• _AVAILABLE RECORDS_:
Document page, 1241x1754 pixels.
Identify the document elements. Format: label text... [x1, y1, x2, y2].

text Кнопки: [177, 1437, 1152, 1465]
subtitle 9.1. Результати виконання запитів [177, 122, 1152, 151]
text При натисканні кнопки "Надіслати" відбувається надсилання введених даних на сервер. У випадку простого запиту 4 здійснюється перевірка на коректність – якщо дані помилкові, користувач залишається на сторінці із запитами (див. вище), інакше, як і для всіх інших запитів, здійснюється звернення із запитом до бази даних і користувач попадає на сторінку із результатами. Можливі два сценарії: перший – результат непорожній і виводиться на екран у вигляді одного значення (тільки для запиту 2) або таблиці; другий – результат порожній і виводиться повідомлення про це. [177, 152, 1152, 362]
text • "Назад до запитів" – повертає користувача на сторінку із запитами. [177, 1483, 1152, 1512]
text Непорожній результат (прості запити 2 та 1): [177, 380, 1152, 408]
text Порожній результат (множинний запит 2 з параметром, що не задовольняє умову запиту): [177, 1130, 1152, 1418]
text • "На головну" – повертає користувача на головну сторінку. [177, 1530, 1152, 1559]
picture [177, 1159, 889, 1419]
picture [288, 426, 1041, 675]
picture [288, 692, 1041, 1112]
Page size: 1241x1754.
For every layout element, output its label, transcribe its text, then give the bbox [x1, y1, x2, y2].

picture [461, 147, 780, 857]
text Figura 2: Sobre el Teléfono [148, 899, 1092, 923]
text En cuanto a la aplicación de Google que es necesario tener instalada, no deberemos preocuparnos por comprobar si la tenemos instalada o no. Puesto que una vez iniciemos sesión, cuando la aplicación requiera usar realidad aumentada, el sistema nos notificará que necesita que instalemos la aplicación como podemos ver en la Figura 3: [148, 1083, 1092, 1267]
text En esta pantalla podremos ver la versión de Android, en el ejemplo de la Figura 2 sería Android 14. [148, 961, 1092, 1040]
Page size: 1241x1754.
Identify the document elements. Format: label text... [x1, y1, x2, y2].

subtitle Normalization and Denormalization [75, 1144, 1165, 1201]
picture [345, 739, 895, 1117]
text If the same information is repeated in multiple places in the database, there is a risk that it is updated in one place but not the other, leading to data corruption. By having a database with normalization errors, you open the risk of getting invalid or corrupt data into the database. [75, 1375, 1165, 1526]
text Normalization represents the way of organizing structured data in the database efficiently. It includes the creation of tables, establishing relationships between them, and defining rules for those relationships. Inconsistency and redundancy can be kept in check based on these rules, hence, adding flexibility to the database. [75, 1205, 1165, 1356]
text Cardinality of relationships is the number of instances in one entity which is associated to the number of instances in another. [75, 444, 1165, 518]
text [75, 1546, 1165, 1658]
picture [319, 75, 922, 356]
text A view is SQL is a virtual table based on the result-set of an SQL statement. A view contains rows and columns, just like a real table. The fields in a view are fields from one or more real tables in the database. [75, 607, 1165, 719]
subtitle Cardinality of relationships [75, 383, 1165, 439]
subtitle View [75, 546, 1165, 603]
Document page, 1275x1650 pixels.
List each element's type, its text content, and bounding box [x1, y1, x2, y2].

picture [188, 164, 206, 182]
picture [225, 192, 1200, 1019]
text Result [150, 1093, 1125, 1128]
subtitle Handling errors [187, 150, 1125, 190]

• _DIRECTIONS FOR THIS TASK_:
Your task is to set down exactly the lines from the line containing "List each element's" to the end of the data above, including both ends.

• _RESPONSE_:
List each element's type, its text content, and bounding box [x1, y1, x2, y2].

picture [188, 164, 206, 182]
picture [225, 192, 1200, 1019]
text Result [150, 1093, 1125, 1128]
subtitle Handling errors [187, 150, 1125, 190]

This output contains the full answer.